The month-over-month PPI Final Demand is showing a run rate of 12%! (1% in July x 12 months).
The Covid Delta Variant seems to be picking up steam, we are seeing “flight to safety” assets other than Treasuries rising.
Gold and Silver experienced some serious corrections last week, perhaps because things were looking up. Then we saw Anthony Fauci scaring everyone about Covid … again. So, there is enormous uncertainty about how this will play out. In other words, ALARM!
Bitcoin and Ethereum have been climbing since Gold and Silver corrected last week. But both are up this week, particularly Gold.
The US Dollar is down slightly since the same time last year and M2 Money Stock growth has slowed.
Here is a chart showing another fear factor: the rise of the Covid Delta Variant. Deaths are only 1.7% of confirmed cases (if we believe the actual cause of death).

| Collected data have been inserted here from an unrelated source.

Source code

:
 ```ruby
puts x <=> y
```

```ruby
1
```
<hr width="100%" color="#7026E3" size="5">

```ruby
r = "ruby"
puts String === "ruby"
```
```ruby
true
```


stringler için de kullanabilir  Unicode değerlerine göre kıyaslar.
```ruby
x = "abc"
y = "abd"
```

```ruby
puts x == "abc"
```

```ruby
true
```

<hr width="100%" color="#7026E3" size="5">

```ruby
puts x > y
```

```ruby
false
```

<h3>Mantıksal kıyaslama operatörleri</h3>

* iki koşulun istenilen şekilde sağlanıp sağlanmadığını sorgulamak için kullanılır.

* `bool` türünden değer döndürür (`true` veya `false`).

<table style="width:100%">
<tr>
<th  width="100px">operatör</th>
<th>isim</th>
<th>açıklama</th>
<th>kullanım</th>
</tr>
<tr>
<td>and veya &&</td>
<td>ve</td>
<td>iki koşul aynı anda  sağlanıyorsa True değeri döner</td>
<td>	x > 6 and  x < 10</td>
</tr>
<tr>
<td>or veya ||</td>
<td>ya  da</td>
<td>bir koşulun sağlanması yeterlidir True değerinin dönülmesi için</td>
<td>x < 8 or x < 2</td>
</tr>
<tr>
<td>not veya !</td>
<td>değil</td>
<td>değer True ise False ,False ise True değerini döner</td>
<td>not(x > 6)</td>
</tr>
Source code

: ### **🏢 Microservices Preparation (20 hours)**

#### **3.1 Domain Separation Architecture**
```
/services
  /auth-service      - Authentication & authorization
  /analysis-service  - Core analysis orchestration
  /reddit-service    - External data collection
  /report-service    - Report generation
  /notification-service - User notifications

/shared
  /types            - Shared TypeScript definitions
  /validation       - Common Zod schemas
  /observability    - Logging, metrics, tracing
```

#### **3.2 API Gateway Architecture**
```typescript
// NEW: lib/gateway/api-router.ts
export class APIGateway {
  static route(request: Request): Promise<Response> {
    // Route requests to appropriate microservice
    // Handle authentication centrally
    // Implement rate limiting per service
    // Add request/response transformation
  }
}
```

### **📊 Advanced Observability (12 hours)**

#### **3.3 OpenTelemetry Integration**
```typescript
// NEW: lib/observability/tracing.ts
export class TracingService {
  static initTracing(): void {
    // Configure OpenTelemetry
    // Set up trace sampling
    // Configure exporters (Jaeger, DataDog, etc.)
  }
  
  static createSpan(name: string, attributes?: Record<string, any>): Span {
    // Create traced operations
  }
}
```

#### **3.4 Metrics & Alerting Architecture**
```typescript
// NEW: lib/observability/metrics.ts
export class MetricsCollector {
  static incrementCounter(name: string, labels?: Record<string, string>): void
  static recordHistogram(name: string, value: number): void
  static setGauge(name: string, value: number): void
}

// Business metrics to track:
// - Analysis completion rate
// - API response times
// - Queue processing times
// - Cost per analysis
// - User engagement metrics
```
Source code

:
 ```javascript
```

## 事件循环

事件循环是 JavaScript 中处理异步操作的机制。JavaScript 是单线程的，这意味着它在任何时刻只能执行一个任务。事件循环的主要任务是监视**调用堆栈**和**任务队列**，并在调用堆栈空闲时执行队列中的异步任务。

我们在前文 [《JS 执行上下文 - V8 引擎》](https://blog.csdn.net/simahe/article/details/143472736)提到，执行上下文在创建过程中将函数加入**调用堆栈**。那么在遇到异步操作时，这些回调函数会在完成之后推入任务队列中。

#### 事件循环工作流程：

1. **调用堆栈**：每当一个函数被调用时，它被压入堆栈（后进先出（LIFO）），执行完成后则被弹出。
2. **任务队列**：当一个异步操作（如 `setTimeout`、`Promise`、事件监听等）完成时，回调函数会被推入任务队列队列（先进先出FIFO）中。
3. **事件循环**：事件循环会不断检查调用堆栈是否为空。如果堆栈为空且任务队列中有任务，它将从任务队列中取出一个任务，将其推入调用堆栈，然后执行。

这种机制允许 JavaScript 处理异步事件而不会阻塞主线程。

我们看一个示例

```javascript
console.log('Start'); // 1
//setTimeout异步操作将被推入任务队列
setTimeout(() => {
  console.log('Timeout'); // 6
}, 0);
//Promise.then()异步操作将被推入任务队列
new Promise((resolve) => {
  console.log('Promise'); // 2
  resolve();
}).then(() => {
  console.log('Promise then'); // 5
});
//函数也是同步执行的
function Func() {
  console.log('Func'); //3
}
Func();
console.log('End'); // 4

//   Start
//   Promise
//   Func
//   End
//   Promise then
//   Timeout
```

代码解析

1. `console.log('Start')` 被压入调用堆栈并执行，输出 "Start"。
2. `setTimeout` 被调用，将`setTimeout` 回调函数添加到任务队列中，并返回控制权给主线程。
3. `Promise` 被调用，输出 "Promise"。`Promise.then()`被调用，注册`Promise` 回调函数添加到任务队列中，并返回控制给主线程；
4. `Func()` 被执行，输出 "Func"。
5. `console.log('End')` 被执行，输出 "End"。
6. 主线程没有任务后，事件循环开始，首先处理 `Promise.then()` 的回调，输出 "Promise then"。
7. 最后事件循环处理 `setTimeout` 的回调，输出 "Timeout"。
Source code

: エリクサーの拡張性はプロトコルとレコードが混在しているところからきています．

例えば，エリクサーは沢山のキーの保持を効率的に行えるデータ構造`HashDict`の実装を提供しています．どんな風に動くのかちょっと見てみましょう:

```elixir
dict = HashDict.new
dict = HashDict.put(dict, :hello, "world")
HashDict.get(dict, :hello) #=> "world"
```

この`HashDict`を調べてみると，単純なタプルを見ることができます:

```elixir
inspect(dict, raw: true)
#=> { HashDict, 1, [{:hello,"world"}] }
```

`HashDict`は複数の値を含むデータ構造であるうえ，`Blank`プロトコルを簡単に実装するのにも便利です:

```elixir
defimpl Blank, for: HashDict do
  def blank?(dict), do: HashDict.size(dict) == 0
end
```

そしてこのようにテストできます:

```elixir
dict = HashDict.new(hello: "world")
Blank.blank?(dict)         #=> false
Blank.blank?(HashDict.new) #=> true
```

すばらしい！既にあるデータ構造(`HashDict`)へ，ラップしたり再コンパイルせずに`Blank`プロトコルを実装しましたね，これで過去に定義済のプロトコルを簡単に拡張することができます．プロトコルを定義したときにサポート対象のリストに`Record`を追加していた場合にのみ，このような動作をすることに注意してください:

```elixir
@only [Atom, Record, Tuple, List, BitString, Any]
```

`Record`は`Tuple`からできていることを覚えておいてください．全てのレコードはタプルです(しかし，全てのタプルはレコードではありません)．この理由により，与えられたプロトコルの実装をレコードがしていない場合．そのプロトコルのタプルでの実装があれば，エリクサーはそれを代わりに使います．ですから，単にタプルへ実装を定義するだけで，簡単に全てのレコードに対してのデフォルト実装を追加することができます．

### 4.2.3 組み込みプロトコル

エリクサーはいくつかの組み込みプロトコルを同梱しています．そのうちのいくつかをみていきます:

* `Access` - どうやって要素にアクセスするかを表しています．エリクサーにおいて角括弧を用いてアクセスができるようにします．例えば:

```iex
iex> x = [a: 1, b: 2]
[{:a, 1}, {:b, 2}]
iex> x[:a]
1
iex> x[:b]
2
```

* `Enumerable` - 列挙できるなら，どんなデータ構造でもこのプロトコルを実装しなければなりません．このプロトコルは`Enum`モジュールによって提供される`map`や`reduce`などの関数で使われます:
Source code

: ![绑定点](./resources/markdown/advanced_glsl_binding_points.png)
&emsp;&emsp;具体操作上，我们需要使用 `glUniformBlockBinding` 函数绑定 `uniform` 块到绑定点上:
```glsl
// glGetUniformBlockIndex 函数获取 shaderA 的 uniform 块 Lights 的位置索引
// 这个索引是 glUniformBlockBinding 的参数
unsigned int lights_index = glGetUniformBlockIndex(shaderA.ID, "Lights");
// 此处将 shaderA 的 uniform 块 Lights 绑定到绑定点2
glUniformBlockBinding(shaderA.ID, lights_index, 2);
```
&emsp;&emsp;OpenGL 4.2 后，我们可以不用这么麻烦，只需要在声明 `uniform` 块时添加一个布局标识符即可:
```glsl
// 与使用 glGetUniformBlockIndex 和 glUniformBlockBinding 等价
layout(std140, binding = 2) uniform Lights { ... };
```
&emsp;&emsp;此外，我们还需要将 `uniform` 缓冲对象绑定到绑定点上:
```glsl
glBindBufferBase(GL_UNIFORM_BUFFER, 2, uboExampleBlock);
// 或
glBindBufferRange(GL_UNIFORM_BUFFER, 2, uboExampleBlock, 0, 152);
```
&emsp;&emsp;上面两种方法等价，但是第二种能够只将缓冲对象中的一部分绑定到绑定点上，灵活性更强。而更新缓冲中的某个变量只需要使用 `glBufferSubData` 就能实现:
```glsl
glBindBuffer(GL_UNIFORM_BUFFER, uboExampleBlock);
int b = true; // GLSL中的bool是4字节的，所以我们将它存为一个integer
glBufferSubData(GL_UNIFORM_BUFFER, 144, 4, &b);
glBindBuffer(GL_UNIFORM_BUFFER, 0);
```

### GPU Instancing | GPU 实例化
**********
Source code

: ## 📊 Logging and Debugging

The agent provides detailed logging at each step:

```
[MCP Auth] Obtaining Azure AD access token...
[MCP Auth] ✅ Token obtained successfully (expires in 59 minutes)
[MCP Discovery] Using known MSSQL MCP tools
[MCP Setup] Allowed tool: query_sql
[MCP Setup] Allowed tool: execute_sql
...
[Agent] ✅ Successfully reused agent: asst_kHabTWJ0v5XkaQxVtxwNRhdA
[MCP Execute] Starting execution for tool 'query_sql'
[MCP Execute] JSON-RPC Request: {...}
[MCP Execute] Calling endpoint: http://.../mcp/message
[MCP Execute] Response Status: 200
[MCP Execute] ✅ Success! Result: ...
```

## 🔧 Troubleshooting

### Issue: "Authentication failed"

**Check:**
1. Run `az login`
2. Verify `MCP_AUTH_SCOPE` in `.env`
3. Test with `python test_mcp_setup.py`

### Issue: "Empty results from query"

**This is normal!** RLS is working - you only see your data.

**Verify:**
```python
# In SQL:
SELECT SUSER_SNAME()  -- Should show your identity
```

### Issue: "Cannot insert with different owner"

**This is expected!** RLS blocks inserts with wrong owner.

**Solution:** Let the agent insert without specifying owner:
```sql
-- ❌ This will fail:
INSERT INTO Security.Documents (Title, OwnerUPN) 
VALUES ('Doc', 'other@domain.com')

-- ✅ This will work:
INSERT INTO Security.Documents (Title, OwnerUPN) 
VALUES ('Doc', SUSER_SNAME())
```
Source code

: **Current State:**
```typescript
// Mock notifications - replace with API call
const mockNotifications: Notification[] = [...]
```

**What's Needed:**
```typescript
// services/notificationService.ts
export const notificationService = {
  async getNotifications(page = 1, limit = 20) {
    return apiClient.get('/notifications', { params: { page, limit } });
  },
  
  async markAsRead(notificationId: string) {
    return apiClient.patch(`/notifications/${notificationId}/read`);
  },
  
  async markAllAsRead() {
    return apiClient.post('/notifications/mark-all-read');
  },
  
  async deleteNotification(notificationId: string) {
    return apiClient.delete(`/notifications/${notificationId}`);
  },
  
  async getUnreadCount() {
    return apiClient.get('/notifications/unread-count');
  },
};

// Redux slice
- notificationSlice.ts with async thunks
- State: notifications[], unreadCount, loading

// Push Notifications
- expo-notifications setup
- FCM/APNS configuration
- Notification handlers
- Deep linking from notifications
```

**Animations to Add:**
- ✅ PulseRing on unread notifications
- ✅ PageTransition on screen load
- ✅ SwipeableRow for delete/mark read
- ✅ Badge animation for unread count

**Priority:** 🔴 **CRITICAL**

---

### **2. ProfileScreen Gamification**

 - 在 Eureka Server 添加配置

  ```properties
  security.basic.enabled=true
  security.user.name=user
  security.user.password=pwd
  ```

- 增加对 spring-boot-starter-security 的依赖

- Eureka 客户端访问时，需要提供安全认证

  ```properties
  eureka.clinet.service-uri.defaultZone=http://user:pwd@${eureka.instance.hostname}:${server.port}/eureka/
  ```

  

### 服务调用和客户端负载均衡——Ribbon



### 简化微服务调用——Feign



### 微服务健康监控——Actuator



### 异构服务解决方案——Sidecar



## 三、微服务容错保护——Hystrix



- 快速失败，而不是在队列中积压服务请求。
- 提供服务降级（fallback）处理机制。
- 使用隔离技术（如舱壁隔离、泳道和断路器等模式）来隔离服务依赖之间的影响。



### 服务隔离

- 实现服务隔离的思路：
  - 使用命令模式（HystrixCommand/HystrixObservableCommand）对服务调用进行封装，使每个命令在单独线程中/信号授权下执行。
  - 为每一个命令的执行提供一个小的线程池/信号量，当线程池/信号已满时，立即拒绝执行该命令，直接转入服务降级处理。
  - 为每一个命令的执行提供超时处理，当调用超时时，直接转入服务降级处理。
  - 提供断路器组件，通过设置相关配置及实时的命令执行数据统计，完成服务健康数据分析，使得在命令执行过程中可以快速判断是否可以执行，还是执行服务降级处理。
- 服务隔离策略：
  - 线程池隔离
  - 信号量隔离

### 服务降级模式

Mortgage applications increased 2.8 percent from one week earlier, according to data from the Mortgage Bankers Association’s (MBA) Weekly Mortgage Applications Survey for the week ending August 6, 2021.
The Refinance Index increased 3 percent from the previous week and was 8 percent lower than the same week one year ago. But recent declines in mortgage rates have produced a mini-refi wave (pink box).
The seasonally adjusted Purchase Index increased 2 percent from one week earlier. The unadjusted Purchase Index increased 1 percent compared with the previous week and was 18 percent lower than the same week one year ago. But rapidly rising home prices have cooled mortgage purchase applications since the beginning of 2021.
Here is the data from the MBA showing a rise in mortgage applications from the previous week of 2.79%.
US inflation remains nears its highest level since 1991, but moderated slightly.
The Consumer Price Index for All Urban Consumers (CPI-U) increased 0.5 percent in July on a seasonally adjusted basis after rising 0.9 percent in June, the U.S. Bureau of Labor Statistics reported today. Over the last 12 months, the all items index increased 5.4 percent before seasonal adjustment.
The indexes for shelter, food, energy, and new vehicles all increased in July and contributed to the monthly all items seasonally adjusted increase. The food index increased 0.7 percent in July as five of the major grocery store food group indexes rose, and the food away from home index increased 0.8 percent. The energy index rose 1.6 percent in July, as the gasoline index increased 2.4 percent and other energy component indexes also rose.
US Real Average Hourly Earning YoY “rose” to -1.2% as core inflation “moderated” to +4.3%, the second highest reading since 1991.
Core inflation remains at 1991 levels.
With core CPI growing at 4.3%, the baseline Taylor Rule model implies that the Fed Funds target rate should be 7.05%, not the current rate of 0.25%.
As The Fed keeps rolling the dice on zero-interest rate policies.